> **Text section**
-=-=-=-=-

When a new node is added to an existing cluster, the migration starts. Suppose a record (k1:v1) exists in this cluster and resides in 2 node (node A and node B, 2 replicas) and a client is constantly writing records (k1:v2) (k1:v3)… during the migration. Which nodes will the records (k1:v2) (k2:v3)… be written to during the migration? Will there be the possibility that some of the records are still written to node A and node B but others are written to other nodes because of migration? Suppose another client is reading the record using key k1, what value will it get during migration?
If your cluster isn’t using strong-consistency, which operates on the CP model of the CAP theorem, then you are using the AP model which cannot generally guarantee consistency. If your system cannot tolerate consistency violations, I recommend that you look into using strong-consistency.
That said, assuming that some consistency violations are OK and that in your network, network partitions and node outages that meet or exceed the configured replication-factor are rare, AP mode can provide consistency in the absence of these events. You cannot guarantee these events will not happen.

-=-=-=-=-

> **Problem 1**
Check each statement against the cluster migration thread and answer yes or no, quoting the words from the thread that decide it.
(a) The example record (k1:v1) is stored on two nodes.
(b) Strong-consistency operates on the AP model of the CAP theorem.
(c) The reply says it is possible to guarantee that network partitions will not happen.
> **Problem 2**
Answer these questions from the cluster migration thread:
(a) Which key does the second client use to read the record?
(b) What does the reply recommend if a system cannot tolerate consistency violations?
(c) Which configured setting must node outages meet or exceed to count among the rare events described?
> **Problem 3**
Please carry the cluster migration thread on from its final sentence.

-=-=-=-=-

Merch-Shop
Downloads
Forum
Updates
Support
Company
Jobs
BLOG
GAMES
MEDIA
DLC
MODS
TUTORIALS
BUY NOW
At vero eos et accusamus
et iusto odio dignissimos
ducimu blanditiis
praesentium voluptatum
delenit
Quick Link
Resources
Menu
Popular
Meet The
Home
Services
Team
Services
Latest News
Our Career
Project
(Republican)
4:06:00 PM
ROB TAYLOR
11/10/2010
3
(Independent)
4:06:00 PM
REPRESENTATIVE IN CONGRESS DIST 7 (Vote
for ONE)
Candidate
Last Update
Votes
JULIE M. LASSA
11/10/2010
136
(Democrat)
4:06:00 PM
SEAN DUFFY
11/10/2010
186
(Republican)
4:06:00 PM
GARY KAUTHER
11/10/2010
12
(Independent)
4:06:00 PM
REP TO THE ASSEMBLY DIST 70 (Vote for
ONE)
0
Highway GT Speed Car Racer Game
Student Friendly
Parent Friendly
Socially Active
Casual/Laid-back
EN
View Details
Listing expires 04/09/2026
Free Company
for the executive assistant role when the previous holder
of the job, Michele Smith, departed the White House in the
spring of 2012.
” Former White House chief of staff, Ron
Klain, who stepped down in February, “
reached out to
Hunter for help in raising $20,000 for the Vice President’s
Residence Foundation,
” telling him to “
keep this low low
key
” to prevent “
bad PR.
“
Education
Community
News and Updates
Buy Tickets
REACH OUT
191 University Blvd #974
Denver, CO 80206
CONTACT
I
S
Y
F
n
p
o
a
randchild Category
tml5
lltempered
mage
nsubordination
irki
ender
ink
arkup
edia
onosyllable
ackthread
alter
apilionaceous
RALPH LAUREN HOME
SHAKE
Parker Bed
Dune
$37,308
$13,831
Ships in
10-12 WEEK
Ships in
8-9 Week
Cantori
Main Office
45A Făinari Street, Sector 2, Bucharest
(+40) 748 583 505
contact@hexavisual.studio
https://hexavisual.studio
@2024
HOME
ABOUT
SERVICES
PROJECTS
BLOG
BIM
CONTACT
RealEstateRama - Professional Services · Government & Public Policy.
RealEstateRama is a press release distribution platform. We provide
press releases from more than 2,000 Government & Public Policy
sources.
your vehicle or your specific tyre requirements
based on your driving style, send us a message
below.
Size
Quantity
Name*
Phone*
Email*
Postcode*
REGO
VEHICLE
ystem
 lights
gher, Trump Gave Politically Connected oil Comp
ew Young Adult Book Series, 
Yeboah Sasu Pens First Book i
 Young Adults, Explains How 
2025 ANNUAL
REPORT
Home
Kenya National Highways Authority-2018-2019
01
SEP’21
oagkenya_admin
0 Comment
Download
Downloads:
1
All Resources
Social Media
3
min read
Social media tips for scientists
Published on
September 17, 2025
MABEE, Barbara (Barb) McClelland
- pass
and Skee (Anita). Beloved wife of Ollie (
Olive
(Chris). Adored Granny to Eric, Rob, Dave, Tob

-=-=-=-=-

> **Written answer 1**
(a) Yes: "resides in 2 node (node A and node B, 2 replicas)"
(b) No: "strong-consistency, which operates on the CP model of the CAP theorem"
(c) No: "You cannot guarantee these events will not happen."

> **Written answer 2**
(a) k1
(b) Looking into using strong-consistency
(c) The replication-factor

> **Written answer 3**
So in the scenario you have described, the existing partitions have versions and they may or may not be in sync (meaning there could be ongoing migrations before the node has been added). When the node is added it may or may not come in as a replica.
Let’s assume the worst case. There are migrations, and the node being added comes in as the master replica.
In this scenario, the node comes in as an ‘eventual master’ the node that was master in the previous regime continues as an ‘acting master’ meanwhile the old prole (non-master replica) will move to a non-replica position.
During this time, only the acting master may receive reads or writes. Because there were migrations going on previously, the versions between to acting master and the non-replica will possibly differ, assuming they do, writes must duplicate resolve with the non-replica (assuming write-commit-level provided by config or client indicate ‘all’ (default)). By default reads will not duplicate resolve which can cause inconsistency during these events and can be enabled with read-consistency-level from either the config or the client.
Once the acting master completes migrations to the final-master it hands off master-ship and becomes a ‘prole’, at the time it still cannot accept reads since it will not be synced with the new master since it still does not have data from the non-replica. At this point, the master only needs to duplicate resolve from the non-master (the versions of the master and prole also reflect this relationship (the prole being a subset)).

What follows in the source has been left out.